SAN FRANCISCO - A citizen task force recommended expansion of the San Diego Convention Center that would be financed by up to $758 million of municipal bonds.

The task force, created by Mayor Jerry Sanders, voted 15 to 1 Monday evening to move the project forward. The proposed 1.2-million-square-foot expansion would expand the nation's 24th-largest convention center by almost 50%. The task force did not make a recommendation on a $278 million convention center hotel proposal.

While financial advisers from Piper Jaffray & Co. presented the task force with a range of hotel, rental car, tourism and sales taxes that could support debt service on the project, the task force chose not to recommend a particular approach.

A spokesman for Sanders said the Republican mayor would begin to meet with stakeholders to figure how to finance the project and hoped to agree to a general framework within the next three or four months.

"It's probably going to require a wide range of funding sources," said mayoral spokesman Darren Pudgil.

The city wants to expand the waterfront convention center as it's losing business because the current center is not big enough for large conventions, Pudgil said. Its biggest show - the Comic-Con comic book show, which had 126,000 participants last year - has outgrown the current facility, he said.

The center estimates that 30% of its customers will outgrow the current facility by 2016. The current facility was occupied 71.6% of the time in fiscal 2008, which is above the 60% occupancy rate that the center's management considers full usage. Convention centers are typically empty during holidays and as major shows set up and tear down their exhibits.

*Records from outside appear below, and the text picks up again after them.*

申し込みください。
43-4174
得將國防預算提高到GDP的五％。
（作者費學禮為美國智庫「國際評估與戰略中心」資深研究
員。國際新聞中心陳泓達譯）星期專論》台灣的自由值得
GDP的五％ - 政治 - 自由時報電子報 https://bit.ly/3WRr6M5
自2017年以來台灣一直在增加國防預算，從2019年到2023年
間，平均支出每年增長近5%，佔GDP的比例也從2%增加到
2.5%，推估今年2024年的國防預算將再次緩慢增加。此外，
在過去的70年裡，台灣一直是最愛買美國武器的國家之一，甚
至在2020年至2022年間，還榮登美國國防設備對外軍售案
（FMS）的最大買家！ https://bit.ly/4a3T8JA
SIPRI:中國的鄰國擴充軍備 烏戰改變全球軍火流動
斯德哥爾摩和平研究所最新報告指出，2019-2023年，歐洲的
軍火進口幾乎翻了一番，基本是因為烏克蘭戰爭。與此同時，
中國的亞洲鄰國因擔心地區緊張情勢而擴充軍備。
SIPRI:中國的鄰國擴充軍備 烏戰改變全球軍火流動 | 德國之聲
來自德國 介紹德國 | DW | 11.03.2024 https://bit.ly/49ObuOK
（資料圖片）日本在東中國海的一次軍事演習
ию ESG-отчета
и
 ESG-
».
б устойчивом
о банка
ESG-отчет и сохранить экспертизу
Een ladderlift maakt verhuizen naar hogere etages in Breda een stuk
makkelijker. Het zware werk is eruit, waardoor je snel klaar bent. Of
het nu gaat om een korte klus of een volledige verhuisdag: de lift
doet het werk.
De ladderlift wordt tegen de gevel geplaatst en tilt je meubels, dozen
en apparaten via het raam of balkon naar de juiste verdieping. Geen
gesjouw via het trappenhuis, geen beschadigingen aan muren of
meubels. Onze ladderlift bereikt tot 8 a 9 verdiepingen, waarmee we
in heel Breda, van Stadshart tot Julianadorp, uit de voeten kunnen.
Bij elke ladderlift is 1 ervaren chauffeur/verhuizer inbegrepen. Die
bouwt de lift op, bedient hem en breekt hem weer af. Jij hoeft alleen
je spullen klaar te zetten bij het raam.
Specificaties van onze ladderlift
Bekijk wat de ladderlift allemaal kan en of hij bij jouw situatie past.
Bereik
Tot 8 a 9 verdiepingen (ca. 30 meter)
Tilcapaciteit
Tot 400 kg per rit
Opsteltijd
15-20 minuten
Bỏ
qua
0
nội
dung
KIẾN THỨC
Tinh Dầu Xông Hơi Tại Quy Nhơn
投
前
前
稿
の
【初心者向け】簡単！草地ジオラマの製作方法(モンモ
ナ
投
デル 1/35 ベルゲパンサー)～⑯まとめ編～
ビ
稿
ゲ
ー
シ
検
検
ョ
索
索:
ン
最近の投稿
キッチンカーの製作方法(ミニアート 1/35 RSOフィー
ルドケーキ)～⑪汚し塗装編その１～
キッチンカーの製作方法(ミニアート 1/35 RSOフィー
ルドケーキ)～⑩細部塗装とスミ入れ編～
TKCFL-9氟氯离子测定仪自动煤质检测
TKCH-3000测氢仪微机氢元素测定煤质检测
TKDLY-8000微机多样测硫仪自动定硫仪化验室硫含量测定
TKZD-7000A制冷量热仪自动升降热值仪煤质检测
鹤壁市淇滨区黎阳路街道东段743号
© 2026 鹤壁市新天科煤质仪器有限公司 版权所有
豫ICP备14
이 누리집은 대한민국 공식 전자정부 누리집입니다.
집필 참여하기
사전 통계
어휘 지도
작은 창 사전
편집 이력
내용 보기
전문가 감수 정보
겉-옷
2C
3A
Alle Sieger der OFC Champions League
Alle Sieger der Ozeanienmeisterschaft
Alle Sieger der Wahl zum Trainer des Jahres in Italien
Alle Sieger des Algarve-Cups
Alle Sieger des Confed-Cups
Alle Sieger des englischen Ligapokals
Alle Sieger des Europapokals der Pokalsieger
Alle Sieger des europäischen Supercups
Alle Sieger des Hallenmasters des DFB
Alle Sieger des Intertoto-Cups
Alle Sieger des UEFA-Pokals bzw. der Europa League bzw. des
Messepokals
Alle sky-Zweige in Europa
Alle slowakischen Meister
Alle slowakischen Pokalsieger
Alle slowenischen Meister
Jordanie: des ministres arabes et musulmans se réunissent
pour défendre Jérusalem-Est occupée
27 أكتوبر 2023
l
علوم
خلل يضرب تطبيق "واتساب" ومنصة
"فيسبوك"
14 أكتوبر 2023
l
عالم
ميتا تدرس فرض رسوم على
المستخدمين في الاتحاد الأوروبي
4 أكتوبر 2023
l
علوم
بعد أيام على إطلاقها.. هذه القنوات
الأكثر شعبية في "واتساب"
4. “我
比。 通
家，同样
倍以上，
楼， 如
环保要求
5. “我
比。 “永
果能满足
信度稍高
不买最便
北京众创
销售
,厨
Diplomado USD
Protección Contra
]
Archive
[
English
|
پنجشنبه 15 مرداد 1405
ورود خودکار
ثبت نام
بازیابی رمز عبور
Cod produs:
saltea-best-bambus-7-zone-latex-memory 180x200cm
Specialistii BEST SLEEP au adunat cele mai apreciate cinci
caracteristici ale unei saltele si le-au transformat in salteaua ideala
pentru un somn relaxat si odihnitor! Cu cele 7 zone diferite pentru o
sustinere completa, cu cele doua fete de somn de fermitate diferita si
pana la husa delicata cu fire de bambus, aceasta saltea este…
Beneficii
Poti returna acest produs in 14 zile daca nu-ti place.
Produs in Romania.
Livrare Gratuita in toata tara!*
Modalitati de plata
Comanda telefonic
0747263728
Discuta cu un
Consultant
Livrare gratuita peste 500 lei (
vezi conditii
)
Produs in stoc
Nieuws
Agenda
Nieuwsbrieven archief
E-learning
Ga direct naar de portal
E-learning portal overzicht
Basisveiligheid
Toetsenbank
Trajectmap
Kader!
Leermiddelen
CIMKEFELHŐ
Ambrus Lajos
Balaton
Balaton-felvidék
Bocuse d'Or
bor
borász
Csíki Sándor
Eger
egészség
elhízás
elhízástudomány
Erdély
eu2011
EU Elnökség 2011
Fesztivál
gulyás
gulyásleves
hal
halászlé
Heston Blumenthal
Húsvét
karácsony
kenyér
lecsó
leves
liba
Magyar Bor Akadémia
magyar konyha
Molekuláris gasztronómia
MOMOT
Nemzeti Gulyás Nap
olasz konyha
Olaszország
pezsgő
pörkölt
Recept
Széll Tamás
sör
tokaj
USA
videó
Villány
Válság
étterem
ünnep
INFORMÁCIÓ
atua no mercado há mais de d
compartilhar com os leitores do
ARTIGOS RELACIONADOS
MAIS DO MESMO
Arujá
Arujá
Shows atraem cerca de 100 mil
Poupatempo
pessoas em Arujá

The San Diego Convention Center, which hosted the 1996 Republican National Convention, was built in 1987 and expanded in 2001 with $205 million of voter-approved lease revenue bonds. The city and the San Diego Unified Port District have another 5 years of payments on that debt.

San Diego is betting that it can draw business to support the big convention center expansion because of its desirable West Coast location. The city benefits from moderate temperatures and sunny weather almost year round, and it is a major tourist destination for its beaches, the San Diego Zoo, SeaWorld and cruise ship departures.

But California's second-biggest city faces many competitors for conventions. Western cities such as San Francisco, Las Vegas, Phoenix, San Jose, Los Angeles and Anaheim are all expanding their convention centers. Over the past 20 years, the amount of U.S. convention space has expanded by 95%, according to Tradeshow Week, an industry publication.

But trade show attendance has not kept pace. Spending on conventions has increased just 14% over the past 18 years, according to data from HVS Consulting and Valuation Services, and attendance at big trade shows has been flat over the past decade, according to Tradeshow Week.